While the 1940s was the decade of Rosie the Riveter, the 1950s was the decade of the perfect housewife. This is what they taught me in school. During the war, women experienced a liberation unlike any they had known before, and when it ended, they went back to their homes whether they wanted to be there or not. I remember finding this challenging, but it was not the return to the home that bothered me. It was the limitation on women’s choices. It hurt me to think of so many women living short of their capacity to enrich this world with their minds, their hearts, and their creativity. It was difficult for me to read about, but I know it was even more difficult for women to live. In many ways, the American feminism of the 1960s and 70s was a reaction against the restrictions of the 1950s.
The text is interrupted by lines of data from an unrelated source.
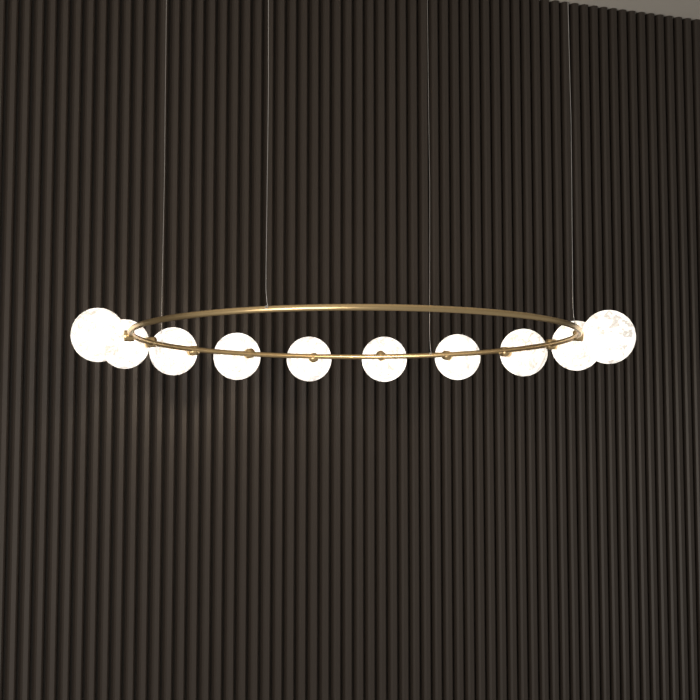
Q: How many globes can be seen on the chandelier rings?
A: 10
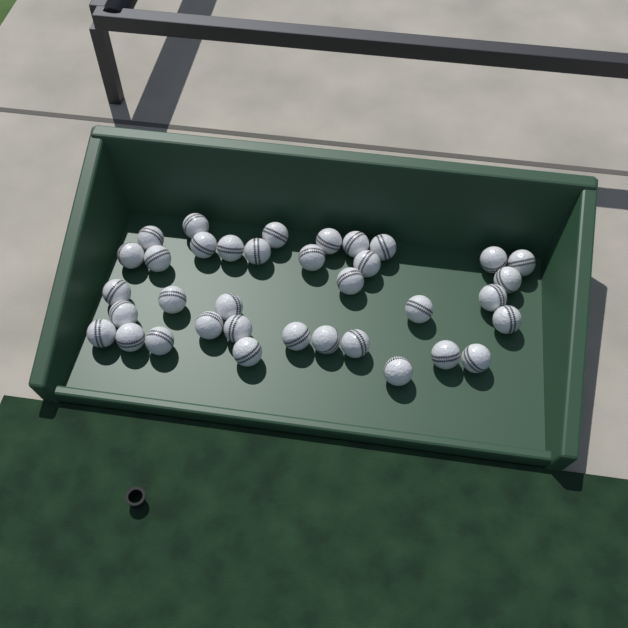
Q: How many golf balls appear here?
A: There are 36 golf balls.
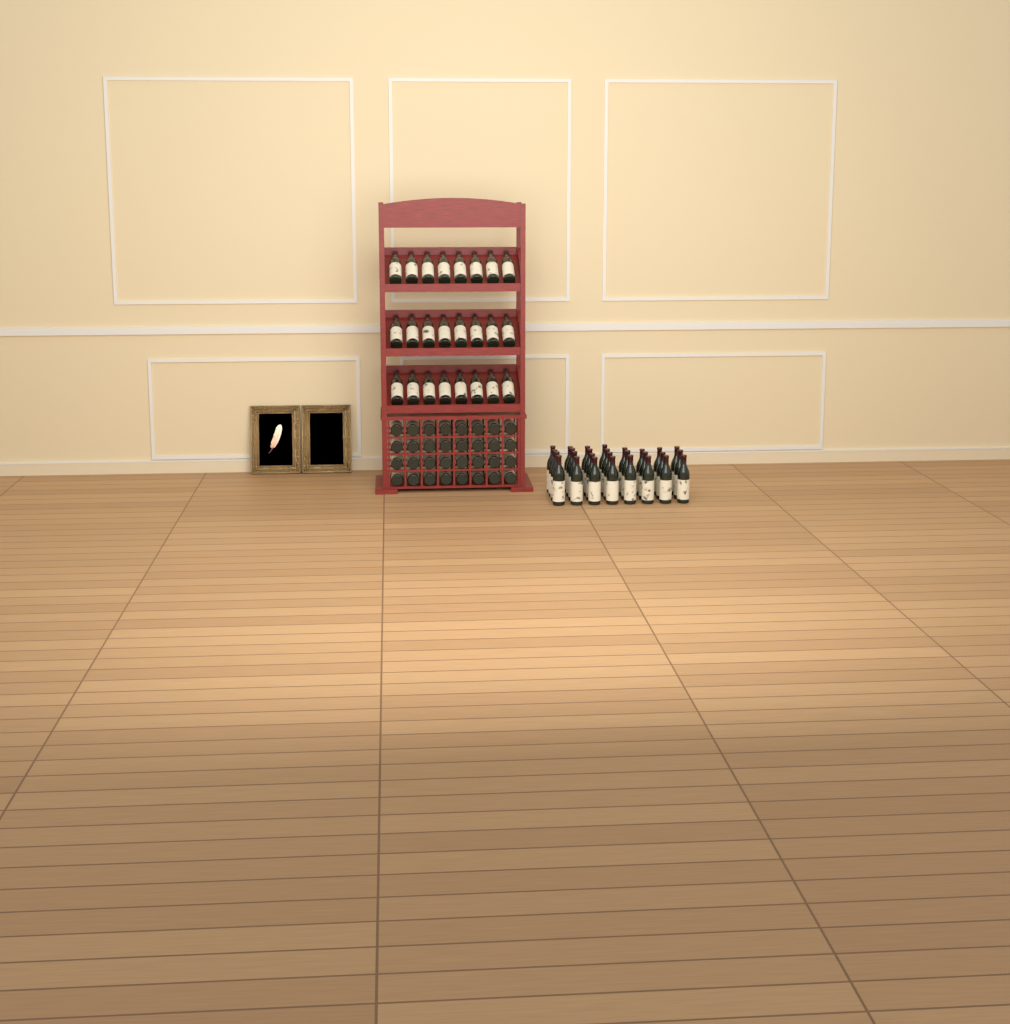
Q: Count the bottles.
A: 84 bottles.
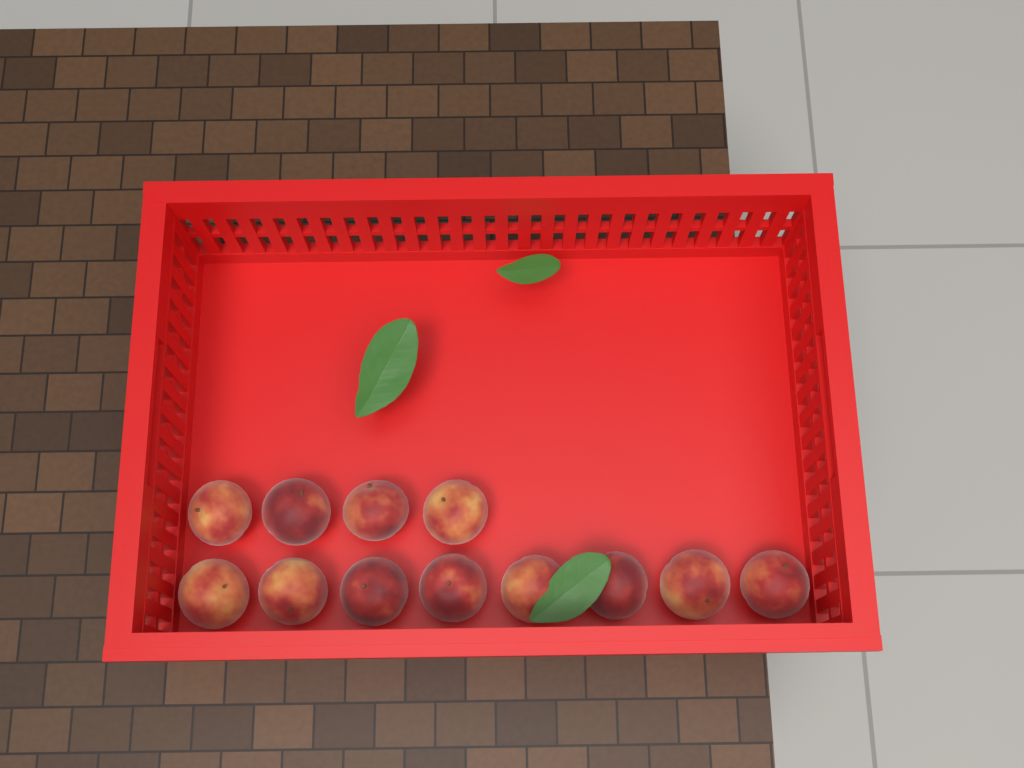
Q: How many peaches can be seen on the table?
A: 12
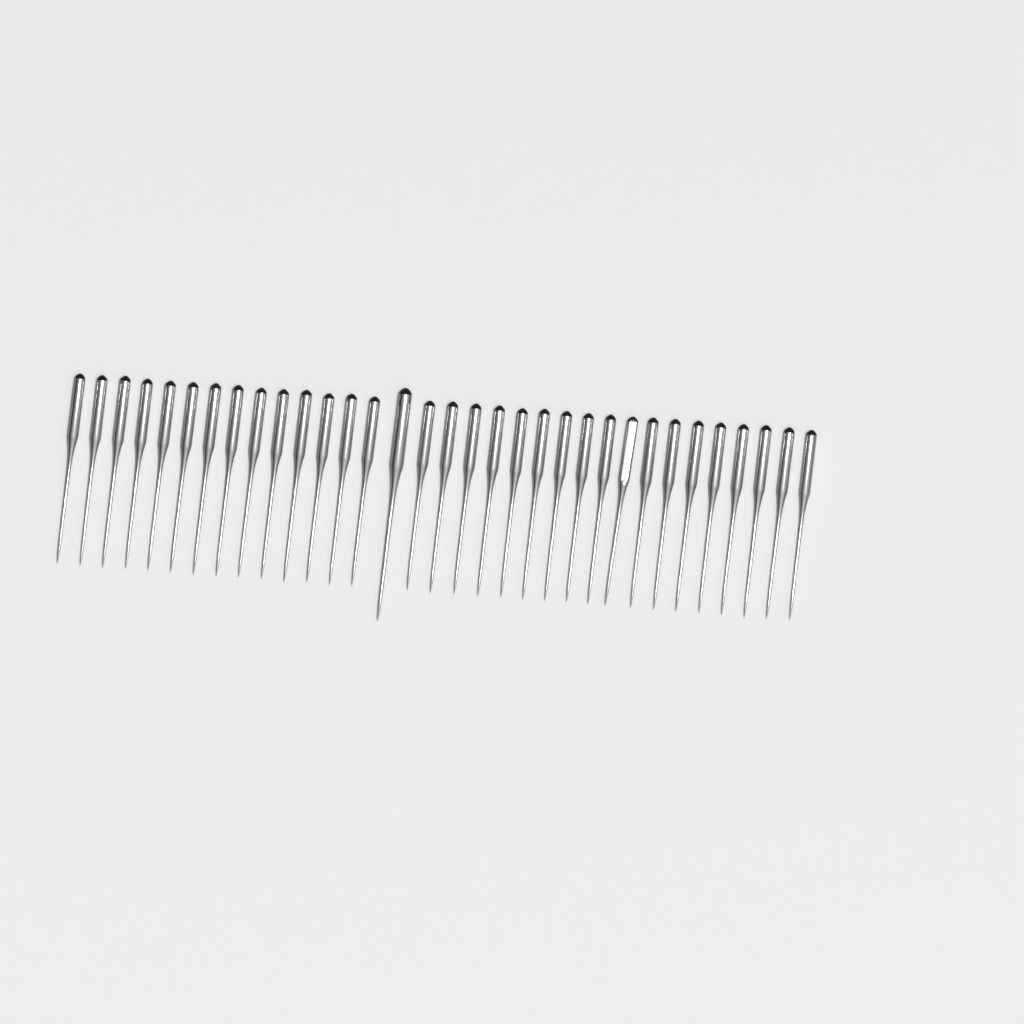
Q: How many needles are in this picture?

One of the goals of the feminist movement in the second half of the 20th century was to get women back into the public sphere. This is ongoing and extends beyond the United States. In Sweden, for example, there has been so much emphasis on women in the workplace that it is extremely difficult for a woman to stay at home with her own children. The pendulum has swung so far in the opposite direction that a vital choice has been all but eliminated. Even reducing a woman’s choice to a binary of being in the home or being out of it is extremely problematic. The question is not whether to remain at home or to enter the workforce, the question is how we can best be of service to those around us. As mothers—women who have the best interest of the rising generation at heart—where do we need to be, and what do we need to be involved with to fulfill that calling?
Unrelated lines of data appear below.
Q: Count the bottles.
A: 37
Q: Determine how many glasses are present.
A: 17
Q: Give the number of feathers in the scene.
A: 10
To me, Rosie the Riveter is a symbol of women choosing to serve their communities, develop bonds of sisterhood, and grow as individuals. Strikingly paired with the brutality and destruction of wartime is the unique unity that develops within communities unlike anything we see during times of peace. The women that Rosie the Riveter represents were not self-aggrandizing, rather they were responding to a desperate need in their countries and communities. Rosie is a symbol of selflessness, a phoenix rising from the ashes of war. She represents women who chose to develop as individuals to help those around them.

Like Rosie, we can do it! We can choose kindness, we can choose service, we can choose sacrifice, we can choose charity, and we can choose God. What we will find in the process is that these choices will lead to a greater sense of self and far more personal enrichment than choosing self could ever offer. This is the heart of maternal feminism. This is what Rosie taught me.